Mulan, which stars Lui Yifei in the lead role, has now been postponed indefinitely. A Disney representative said: “Over the last few months, it’s become clear that nothing can be set in stone when it comes to how we release films during this global health crisis, and today that means pausing our release plans for Mulan as we assess how we can most effectively bring this film to audiences around the world.”

Disney also pushed back a stream of other releases. James Cameron’s Avatar 2 – a sequel to the 2009 film that was at the time the highest-grossing movie ever – has been delayed a year to December 2022.

The other films in the franchise will be released every other December, Disney said, finishing with Avatar 5 in 2028.

Three Star Wars films were also delayed.
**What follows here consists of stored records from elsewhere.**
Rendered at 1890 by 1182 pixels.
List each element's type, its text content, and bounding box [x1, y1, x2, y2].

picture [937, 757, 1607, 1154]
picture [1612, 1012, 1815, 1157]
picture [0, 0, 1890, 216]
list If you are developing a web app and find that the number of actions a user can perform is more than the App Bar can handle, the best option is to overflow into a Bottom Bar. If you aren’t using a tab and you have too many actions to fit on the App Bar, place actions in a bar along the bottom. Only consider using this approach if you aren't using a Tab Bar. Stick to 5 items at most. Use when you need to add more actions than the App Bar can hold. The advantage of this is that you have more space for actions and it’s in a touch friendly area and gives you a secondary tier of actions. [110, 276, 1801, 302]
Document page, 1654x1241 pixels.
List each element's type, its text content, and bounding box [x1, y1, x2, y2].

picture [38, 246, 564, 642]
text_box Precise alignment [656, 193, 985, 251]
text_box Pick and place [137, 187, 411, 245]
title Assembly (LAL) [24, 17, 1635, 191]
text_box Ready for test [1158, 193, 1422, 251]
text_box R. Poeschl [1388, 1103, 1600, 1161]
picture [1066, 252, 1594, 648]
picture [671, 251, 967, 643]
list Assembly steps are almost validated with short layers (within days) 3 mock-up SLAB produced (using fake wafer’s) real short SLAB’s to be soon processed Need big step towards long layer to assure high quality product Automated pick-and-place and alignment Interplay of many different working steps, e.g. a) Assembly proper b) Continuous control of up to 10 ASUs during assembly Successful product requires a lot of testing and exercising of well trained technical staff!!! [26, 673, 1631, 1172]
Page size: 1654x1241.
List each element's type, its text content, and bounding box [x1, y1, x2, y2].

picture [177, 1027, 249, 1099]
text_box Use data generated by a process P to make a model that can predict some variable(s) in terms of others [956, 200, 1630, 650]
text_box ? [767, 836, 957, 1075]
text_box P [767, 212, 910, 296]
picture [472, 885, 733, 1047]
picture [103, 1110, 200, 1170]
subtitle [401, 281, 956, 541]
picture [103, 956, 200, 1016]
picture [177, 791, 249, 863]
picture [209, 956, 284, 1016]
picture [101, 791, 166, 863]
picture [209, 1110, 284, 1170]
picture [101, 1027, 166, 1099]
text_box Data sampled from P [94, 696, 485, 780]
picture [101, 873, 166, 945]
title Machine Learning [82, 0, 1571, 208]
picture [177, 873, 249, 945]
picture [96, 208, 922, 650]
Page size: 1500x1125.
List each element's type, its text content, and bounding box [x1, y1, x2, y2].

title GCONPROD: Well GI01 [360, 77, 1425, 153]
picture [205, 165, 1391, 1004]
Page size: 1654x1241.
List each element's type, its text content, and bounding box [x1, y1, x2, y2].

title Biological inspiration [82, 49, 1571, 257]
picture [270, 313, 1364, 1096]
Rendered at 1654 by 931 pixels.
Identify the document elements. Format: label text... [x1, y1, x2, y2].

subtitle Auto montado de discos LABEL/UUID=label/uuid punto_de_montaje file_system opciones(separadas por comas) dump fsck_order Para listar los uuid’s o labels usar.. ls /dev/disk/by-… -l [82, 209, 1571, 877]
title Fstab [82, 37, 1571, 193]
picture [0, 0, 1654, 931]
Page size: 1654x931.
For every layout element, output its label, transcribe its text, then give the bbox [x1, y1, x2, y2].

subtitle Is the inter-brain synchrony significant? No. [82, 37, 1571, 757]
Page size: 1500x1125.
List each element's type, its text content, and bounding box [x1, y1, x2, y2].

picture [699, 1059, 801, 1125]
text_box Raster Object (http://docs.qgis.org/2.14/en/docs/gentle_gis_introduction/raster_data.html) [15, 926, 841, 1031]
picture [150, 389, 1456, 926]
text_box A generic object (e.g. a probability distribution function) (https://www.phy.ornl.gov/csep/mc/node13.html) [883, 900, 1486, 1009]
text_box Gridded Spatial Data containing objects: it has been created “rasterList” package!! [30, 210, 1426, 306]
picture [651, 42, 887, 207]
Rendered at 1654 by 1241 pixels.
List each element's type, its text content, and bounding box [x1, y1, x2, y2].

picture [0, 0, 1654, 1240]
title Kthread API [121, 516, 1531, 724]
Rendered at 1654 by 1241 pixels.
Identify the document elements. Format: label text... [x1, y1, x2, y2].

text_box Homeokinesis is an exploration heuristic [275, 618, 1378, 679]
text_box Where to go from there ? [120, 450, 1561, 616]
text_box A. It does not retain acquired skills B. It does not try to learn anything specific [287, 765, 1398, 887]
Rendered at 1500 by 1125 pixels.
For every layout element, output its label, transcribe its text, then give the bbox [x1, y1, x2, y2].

The first untitled movie has shifted from December 2022 to a year later, while the two others will be released in December 2025 and December 2027 respectively.

The superhero movie will now be released in the US on December 17 2021 and not November 5 as previously scheduled, the studio announced.

Other films delayed by Disney include Sir Ridley Scott’s historical thriller The Last Duel, which stars Ben Affleck and Matt Damon. That has shifted from December of this year to October 2021.

However, not all of Disney’s films were shifted to next year. Sir Kenneth Branagh’s adaptation of Agatha Christie’s Death On The Nile was pushed back two weeks to October 23 2020.

The Mulan delay is another bitter blow to the ailing cinema industry, following Warner Bros’ decision to push back Christopher Nolan’s much-anticipated blockbuster Tenet.

Theatre owners had hoped both movies would entice customers back through the doors after months of lockdown.

While cinemas in England were allowed to reopen from July 4 – as long as social distancing guidelines were followed – the picture across North America is much more uncertain.

New York City and Los Angeles, the two biggest markets in the US, have no concrete plans for reopening cinemas.